_TO DO_. Copy verbatim the block of lines in the entries below whose first line contains "Créée en 1951, Que" and whose last line contains "помещения на требуемых". Leave out all other lines.

_SUPPLIED MATERIAL_.
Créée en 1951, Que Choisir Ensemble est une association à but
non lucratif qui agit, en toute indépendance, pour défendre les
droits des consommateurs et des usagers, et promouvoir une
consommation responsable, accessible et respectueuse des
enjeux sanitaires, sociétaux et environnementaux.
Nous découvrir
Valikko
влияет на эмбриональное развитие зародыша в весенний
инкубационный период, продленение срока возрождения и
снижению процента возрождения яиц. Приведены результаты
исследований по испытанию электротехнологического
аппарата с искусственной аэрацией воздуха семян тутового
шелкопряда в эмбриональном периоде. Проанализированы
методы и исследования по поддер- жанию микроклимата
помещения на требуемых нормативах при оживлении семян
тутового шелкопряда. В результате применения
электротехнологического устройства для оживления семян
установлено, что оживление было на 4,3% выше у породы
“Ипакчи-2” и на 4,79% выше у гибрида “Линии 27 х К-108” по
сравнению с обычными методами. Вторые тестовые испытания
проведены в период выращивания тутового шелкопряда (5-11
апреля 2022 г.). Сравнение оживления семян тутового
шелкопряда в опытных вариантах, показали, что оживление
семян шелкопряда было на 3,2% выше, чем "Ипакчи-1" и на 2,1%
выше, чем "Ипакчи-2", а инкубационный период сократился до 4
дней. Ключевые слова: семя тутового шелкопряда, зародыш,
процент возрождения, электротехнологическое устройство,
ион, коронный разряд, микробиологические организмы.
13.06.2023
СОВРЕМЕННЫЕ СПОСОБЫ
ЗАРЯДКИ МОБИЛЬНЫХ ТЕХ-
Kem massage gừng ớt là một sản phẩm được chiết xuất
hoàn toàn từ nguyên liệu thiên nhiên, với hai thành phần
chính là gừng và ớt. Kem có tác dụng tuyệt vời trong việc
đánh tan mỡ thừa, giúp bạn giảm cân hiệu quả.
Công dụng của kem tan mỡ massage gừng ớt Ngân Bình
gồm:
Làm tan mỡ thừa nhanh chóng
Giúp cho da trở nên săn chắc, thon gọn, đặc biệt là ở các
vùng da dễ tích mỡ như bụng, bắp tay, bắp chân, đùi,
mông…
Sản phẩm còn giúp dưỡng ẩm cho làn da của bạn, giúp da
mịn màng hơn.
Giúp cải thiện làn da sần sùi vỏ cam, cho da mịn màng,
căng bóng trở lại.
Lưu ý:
--
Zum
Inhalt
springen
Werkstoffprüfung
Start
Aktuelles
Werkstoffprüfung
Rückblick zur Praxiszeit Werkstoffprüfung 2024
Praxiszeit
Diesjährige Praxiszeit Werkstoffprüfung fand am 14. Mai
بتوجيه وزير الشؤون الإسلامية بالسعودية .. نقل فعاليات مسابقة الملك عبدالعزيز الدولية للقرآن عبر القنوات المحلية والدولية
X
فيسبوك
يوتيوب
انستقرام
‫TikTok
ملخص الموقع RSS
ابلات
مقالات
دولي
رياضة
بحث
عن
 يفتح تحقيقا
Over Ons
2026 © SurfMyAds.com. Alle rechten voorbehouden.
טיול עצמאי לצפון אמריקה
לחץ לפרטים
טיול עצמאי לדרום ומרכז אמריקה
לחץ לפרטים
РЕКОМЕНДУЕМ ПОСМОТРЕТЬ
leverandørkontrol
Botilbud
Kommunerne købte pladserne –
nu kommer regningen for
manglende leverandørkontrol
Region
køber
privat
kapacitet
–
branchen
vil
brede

_SOLUTION TO THE EXERCISE_.
Créée en 1951, Que Choisir Ensemble est une association à but
non lucratif qui agit, en toute indépendance, pour défendre les
droits des consommateurs et des usagers, et promouvoir une
consommation responsable, accessible et respectueuse des
enjeux sanitaires, sociétaux et environnementaux.
Nous découvrir
Valikko
влияет на эмбриональное развитие зародыша в весенний
инкубационный период, продленение срока возрождения и
снижению процента возрождения яиц. Приведены результаты
исследований по испытанию электротехнологического
аппарата с искусственной аэрацией воздуха семян тутового
шелкопряда в эмбриональном периоде. Проанализированы
методы и исследования по поддер- жанию микроклимата
помещения на требуемых нормативах при оживлении семян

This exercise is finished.